The paper presents GPT-2, a large-scale unsupervised language model capable of performing multiple natural language processing tasks without task-specific training. GPT-2 is trained on a diverse range of internet text and uses a transformer architecture to generate coherent and contextually relevant text. Unlike traditional models that are trained for specific tasks, GPT-2 demonstrates the ability to generate high-quality text across various tasks, including language translation, summarization, and question-answering. The model's unsupervised learning approach allows it to generalize well to different domains and tasks, showcasing its versatility as a multitask learner. The paper discusses the model's strengths, such as its ability to capture long-range dependencies in text, as well as its limitations and future research directions.

Strengths and Weaknesses

• Originality: While GPT-2 is based on the architecture of GPT-1, the discovery that large scale language models can do zero-shot task transfer unsupervised was an original and novel discovery.
• Quality: The submission is technically sound and demonstrates the model's ability through several NLP tasks.
• Clarity: The paper is clearly written.
• Significance: The discovery of this new ability of large language models is highly significant and eventually became the foundation for GPT-3.5 and GPT-4.

Limitations

Authors address their limitations (see Further Research section of the blog).

Review Ratings

• Soundness: 4 (Excellent)
• Presentation: 4 (Excellent)
• Contribution: 4 (Excellent)
• Overall: 8 (Strong Accept)
• Confidence: 3 (You are fairly confident in your assessment.)

Diagrams

Diagram 1

We observe a consistent improvement in zero-shot performance across various NLP tasks as the number of parameters in the GPT-2 model increases. This suggests that enlarging the size and capacity of the language model enhances its ability to learn relevant features during pre-training.

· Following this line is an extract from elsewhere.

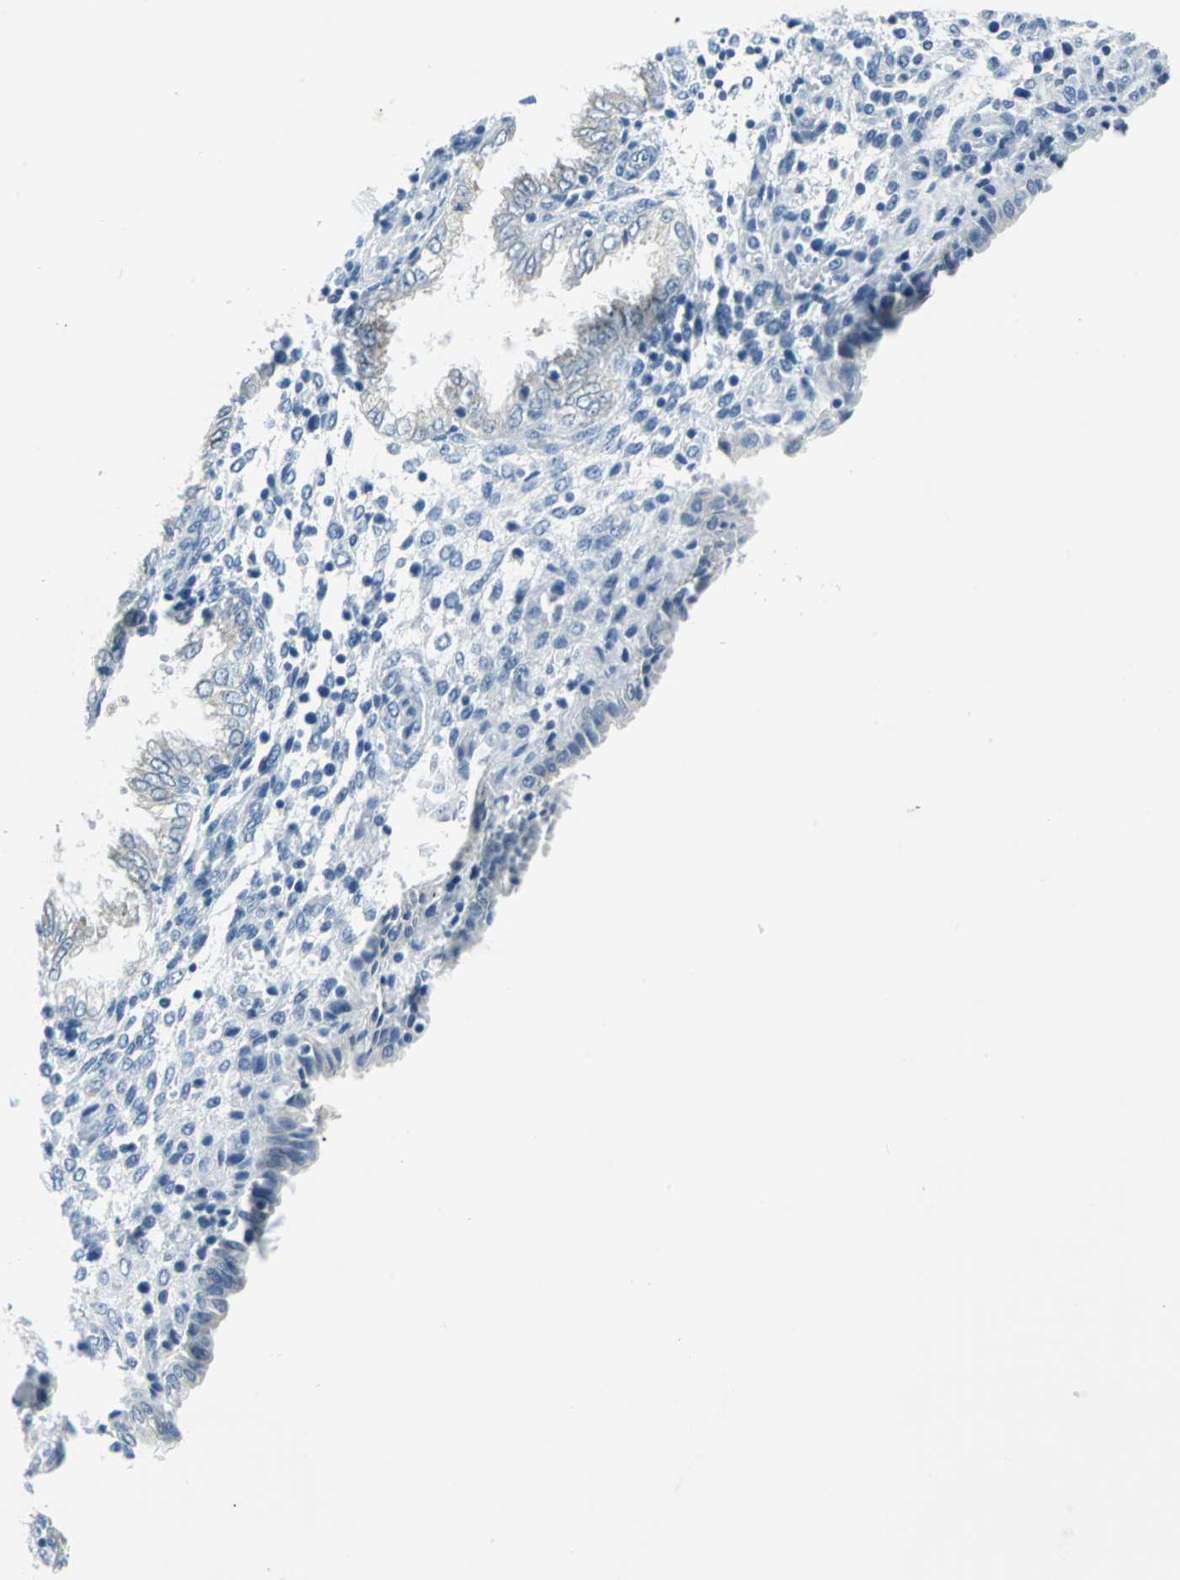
{"staining": {"intensity": "negative", "quantity": "none", "location": "none"}, "tissue": "endometrium", "cell_type": "Cells in endometrial stroma", "image_type": "normal", "snomed": [{"axis": "morphology", "description": "Normal tissue, NOS"}, {"axis": "topography", "description": "Endometrium"}], "caption": "Micrograph shows no protein expression in cells in endometrial stroma of normal endometrium.", "gene": "CYB5A", "patient": {"sex": "female", "age": 33}}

While the GPT model may not reach the performance levels of some specific tasks achieved by other models, its impressive performance is noteworthy, especially considering its understanding of text without task-specific fine-tuning.

Diagram 2

The fig shows GPT-2 model performance steadily increases, achieving new state-of-the-art results on common nouns (93.3%) and named entities (89.1%) in the CBT. The Childrens Book Test (CBT) assesses language model performance across various word categories, including named entities, nouns, verbs, and prepositions to predict the correct option among 10 choices for an omitted word.

Diagram 3

The Winograd Schema challenge evaluates systems for commonsense reasoning by assessing their ability to resolve ambiguities in text.GPT-2 achieves a state-of-the-art accuracy of 70.70%, marking a 7% improvement over previous results.

Diagram 4

OpenAI's summary of GPT-2's performance on various benchmark tests compared to the state of the art models at the time.

Diagram 5

The performance of GPT-2 model on both the training and test sets of WebText are similar and improve together as model size is increased suggesting that the model hasnt completely learned the patterns form the dataset and there is still potential to train bigger models and for longer.